Unfortunately, those are the main fixes for restoring an internet connection after an infection.
As you've mentioned errors with other parts of the system (Firewall, running ipconfig and possibly a lot more to yet discover), the sensible decision is to restore/reinstall. The fact you have to struggle fixing it in Italian should make it an even easier decision.
You'll probably find there is a recovery partition on the
If you have an IDE/SATA to USB adaptor (every half-decent geek should have one), you can slave a CD drive from another machine if you need to manually format & reinstall from a normal Windows CD. You won't even need to physically remove the drive. This will save needing to buy an external drive.
I became a semi half-decent when Loobster suggested I get one , I did, it worked well for a messed up external hard drive Which still works using that bit of kit.
Thanks max.
I once did a test with a badly infected pc, it took an entire weekend of scans to remove all infections and even after all that, there were windows firewall issues. A reload took a morning, or 15 minutes if the user was smart enough to use something like Acronis true image.
I've always found that if you say that all files are lost and you'll have to reload, the user then realises just how bad it is...then if I can save most files they're over the moon and more likely to (very occasionally) make backups
I agree with every word of that.
I do like seeing the look of relief (and gratitude) on someone's face when they realise you've managed to save five years worth of family photos and/or business records. But I also enjoy seeing the look of panic and desperation when they initially think that they've lost everything - as this means they've finally understood just why backups are important and why you're supposed to make them.
Google reckons F9 at boot, so she will back up and give it a go.
Backup and restore from disc/hidden partition and be done with it, and tell her that is the only real way.

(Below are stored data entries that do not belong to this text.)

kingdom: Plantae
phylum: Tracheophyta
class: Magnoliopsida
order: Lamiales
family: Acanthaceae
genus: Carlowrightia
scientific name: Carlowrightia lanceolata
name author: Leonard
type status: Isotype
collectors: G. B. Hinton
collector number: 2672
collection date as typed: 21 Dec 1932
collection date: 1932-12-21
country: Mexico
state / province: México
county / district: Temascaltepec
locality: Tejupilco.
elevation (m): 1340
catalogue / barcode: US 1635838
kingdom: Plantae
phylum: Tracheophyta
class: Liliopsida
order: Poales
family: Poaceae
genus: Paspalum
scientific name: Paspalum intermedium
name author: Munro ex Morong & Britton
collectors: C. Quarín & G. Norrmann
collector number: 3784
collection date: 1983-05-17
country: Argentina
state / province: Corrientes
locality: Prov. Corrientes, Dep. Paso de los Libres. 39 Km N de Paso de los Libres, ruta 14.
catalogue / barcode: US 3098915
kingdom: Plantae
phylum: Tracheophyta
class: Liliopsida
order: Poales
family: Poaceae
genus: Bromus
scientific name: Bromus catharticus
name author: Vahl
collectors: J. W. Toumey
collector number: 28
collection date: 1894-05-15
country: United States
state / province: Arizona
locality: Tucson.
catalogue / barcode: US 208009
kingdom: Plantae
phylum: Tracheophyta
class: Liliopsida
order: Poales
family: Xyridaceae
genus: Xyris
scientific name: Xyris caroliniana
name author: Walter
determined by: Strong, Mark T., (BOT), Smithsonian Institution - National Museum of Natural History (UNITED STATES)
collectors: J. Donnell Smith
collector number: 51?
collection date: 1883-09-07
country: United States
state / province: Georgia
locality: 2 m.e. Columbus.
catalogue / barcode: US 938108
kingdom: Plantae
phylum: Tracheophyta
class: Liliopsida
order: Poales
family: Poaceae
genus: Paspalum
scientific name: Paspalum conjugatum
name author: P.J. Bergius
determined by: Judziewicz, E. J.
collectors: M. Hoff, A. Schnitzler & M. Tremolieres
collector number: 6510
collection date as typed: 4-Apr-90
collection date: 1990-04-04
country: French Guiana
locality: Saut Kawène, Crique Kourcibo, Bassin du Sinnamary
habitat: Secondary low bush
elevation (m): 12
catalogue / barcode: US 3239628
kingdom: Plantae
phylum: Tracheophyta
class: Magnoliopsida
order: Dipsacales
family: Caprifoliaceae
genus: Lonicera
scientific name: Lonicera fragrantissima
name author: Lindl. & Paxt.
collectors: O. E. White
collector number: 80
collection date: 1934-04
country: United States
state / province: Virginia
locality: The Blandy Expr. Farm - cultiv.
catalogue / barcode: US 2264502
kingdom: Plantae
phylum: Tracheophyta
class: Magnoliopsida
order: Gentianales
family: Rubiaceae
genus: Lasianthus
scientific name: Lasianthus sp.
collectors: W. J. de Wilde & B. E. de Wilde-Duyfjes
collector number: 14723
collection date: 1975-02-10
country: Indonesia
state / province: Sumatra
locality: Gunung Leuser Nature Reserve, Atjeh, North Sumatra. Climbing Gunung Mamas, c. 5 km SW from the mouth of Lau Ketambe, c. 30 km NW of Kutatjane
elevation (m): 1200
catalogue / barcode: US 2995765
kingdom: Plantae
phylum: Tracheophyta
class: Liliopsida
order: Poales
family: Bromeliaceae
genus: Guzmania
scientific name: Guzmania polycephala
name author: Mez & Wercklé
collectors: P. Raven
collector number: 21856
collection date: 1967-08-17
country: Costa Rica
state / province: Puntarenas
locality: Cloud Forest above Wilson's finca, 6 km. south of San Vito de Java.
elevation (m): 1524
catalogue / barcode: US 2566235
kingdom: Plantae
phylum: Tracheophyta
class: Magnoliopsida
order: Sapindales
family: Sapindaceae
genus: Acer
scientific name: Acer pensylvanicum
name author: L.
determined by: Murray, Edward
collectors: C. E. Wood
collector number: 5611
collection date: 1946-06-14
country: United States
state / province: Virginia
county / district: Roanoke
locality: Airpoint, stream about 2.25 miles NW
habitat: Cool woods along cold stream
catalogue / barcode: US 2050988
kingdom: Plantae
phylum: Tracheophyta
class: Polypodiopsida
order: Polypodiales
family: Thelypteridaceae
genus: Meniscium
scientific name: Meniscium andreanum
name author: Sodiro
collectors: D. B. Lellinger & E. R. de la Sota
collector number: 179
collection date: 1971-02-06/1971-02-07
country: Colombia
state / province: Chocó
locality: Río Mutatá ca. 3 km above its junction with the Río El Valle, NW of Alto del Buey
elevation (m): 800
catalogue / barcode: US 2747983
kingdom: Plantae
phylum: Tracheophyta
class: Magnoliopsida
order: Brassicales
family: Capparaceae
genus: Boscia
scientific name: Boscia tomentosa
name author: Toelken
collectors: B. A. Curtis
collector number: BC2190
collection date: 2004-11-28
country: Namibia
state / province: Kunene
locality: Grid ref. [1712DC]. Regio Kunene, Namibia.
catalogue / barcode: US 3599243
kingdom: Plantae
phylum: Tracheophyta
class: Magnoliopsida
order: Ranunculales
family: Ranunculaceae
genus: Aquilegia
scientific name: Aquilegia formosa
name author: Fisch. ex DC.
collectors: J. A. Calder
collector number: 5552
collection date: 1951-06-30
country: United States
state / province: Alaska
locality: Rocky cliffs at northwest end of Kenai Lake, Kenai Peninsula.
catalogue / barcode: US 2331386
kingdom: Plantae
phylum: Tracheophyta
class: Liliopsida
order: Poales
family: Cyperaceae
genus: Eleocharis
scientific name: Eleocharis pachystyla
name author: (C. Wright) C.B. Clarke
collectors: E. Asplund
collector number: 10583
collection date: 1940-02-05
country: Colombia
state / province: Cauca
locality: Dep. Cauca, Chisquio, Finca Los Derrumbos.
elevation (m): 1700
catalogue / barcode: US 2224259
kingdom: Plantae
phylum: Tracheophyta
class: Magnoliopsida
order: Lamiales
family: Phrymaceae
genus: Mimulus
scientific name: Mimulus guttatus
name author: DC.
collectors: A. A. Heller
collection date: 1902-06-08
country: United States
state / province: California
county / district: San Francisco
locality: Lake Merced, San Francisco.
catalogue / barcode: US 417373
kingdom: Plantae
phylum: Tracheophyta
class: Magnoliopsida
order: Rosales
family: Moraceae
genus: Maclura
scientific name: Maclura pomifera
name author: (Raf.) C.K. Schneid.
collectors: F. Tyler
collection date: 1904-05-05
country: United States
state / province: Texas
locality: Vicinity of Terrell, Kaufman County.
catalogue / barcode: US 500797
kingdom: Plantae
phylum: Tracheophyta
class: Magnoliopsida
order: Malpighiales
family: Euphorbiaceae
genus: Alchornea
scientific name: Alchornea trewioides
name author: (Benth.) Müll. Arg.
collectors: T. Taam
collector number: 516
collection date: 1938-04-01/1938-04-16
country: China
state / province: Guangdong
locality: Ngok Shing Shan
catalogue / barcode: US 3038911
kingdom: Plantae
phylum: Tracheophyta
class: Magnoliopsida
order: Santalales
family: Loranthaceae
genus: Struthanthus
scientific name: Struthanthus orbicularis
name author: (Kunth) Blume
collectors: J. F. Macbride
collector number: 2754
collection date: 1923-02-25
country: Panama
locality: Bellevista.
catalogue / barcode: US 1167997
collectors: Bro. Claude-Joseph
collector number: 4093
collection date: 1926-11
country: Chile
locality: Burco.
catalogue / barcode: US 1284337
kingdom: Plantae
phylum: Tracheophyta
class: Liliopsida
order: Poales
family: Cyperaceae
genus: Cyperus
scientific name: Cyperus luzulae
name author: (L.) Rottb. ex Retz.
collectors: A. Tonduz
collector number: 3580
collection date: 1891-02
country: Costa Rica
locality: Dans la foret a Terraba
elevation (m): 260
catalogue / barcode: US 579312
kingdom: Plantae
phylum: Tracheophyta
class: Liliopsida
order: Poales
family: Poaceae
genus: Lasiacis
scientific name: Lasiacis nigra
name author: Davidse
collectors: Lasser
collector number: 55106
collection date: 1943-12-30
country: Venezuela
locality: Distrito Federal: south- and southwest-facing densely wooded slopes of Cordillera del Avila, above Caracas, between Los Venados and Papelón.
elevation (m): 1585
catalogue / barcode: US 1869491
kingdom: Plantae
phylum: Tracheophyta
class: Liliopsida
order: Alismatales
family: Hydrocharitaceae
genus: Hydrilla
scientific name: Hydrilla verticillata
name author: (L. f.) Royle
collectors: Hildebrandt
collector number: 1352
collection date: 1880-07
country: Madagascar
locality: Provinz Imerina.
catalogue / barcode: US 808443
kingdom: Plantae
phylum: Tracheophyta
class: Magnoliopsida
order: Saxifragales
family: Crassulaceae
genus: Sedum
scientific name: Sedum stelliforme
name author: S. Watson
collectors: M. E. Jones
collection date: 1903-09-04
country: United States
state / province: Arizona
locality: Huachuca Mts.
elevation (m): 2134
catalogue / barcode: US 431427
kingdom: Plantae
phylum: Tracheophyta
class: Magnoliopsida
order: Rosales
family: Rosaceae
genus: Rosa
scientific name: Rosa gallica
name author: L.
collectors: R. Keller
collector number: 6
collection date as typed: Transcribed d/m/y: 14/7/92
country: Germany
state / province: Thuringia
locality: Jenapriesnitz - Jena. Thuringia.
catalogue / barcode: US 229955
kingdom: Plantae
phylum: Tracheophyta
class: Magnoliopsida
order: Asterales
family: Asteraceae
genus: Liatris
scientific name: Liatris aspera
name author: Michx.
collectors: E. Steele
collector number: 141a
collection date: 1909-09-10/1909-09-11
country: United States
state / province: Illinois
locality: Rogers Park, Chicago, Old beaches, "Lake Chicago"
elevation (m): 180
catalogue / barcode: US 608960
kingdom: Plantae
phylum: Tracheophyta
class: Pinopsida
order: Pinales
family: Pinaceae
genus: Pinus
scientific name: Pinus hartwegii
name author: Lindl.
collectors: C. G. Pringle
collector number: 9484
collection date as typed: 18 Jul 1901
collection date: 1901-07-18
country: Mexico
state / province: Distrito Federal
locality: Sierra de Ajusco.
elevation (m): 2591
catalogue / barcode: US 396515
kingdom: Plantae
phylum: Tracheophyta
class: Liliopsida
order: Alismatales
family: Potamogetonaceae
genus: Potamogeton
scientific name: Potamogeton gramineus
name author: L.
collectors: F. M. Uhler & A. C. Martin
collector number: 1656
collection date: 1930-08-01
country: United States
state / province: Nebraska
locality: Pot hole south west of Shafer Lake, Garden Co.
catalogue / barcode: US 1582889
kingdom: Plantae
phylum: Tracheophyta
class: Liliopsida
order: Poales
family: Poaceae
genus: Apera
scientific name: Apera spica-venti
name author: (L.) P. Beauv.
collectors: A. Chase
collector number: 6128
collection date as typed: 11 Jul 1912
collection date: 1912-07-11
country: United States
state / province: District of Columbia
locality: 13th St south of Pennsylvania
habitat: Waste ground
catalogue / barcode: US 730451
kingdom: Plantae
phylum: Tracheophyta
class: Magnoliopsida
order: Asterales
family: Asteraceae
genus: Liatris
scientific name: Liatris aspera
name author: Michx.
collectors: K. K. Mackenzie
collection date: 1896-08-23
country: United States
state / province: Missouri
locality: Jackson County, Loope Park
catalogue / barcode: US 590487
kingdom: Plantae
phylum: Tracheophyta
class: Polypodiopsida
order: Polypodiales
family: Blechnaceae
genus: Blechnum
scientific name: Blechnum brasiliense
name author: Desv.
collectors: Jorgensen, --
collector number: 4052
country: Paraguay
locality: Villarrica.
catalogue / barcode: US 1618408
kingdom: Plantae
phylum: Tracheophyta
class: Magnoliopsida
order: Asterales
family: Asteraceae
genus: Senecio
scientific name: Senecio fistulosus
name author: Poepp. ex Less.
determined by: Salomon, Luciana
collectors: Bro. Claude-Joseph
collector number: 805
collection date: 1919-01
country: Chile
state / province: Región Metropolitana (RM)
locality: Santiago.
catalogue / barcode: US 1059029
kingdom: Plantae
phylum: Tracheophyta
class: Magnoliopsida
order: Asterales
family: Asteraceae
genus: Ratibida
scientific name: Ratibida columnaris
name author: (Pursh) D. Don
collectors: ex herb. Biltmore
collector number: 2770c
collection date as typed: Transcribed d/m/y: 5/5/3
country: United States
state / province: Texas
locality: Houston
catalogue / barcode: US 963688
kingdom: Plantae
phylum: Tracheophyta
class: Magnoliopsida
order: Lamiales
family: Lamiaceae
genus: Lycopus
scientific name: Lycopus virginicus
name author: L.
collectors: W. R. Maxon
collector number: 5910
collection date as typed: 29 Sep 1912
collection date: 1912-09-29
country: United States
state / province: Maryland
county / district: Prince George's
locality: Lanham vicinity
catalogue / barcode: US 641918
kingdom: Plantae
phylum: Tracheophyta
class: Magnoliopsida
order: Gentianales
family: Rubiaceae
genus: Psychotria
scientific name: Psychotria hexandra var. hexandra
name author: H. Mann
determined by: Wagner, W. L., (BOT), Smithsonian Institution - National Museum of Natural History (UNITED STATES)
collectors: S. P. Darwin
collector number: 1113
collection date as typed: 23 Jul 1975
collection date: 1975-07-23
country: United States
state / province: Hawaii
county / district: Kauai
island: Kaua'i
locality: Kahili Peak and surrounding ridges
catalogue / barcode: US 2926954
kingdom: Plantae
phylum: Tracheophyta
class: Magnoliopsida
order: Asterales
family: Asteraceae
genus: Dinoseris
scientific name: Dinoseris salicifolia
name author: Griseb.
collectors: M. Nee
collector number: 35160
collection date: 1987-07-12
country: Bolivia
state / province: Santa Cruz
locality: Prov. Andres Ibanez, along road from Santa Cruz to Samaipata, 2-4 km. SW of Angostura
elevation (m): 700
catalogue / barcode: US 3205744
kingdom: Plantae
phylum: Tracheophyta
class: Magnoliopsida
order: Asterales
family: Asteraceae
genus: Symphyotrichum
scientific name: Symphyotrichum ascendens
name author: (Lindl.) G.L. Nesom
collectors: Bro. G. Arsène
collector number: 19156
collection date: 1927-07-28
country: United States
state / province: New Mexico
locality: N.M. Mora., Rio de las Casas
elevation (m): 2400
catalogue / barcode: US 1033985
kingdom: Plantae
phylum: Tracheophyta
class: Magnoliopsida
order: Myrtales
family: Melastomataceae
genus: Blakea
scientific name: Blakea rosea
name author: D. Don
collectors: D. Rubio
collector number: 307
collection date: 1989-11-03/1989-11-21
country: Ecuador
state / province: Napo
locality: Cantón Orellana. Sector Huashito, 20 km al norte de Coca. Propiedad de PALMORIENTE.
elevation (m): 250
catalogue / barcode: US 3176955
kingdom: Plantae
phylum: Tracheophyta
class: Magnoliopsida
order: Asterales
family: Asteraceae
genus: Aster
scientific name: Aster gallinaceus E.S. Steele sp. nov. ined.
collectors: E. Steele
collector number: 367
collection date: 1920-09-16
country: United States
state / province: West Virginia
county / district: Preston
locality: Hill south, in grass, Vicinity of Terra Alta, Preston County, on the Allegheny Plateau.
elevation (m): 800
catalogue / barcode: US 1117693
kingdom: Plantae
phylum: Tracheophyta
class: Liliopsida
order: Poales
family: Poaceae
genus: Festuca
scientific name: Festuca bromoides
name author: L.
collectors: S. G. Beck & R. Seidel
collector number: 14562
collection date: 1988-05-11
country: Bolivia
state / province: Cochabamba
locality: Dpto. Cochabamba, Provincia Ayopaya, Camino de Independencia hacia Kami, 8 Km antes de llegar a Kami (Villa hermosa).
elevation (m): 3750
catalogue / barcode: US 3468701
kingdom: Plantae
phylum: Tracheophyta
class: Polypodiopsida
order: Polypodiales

Some of the modern infections set themselves up as a internet portal, my guess is at an IP address of 192.168.1.1 which is then passing the data onto the Infectors computers filtering out passwords, cc details etc. via the router connection on 192.168.0.1
Also check within internet explorers settings via control panel / internet settings. Again, my guess would be that under the connections tab, LAN settings, they'll be a proxy server set up at 192.168.1.1. Just delete this info and untick and internet should reappear.
Thanks sweep, but ... ... did that already.
Anyway I'm not going near it until after Christmas. She will try the recovery at boot up and if that does not work then get herself an external cd drive as she has a recovery disk.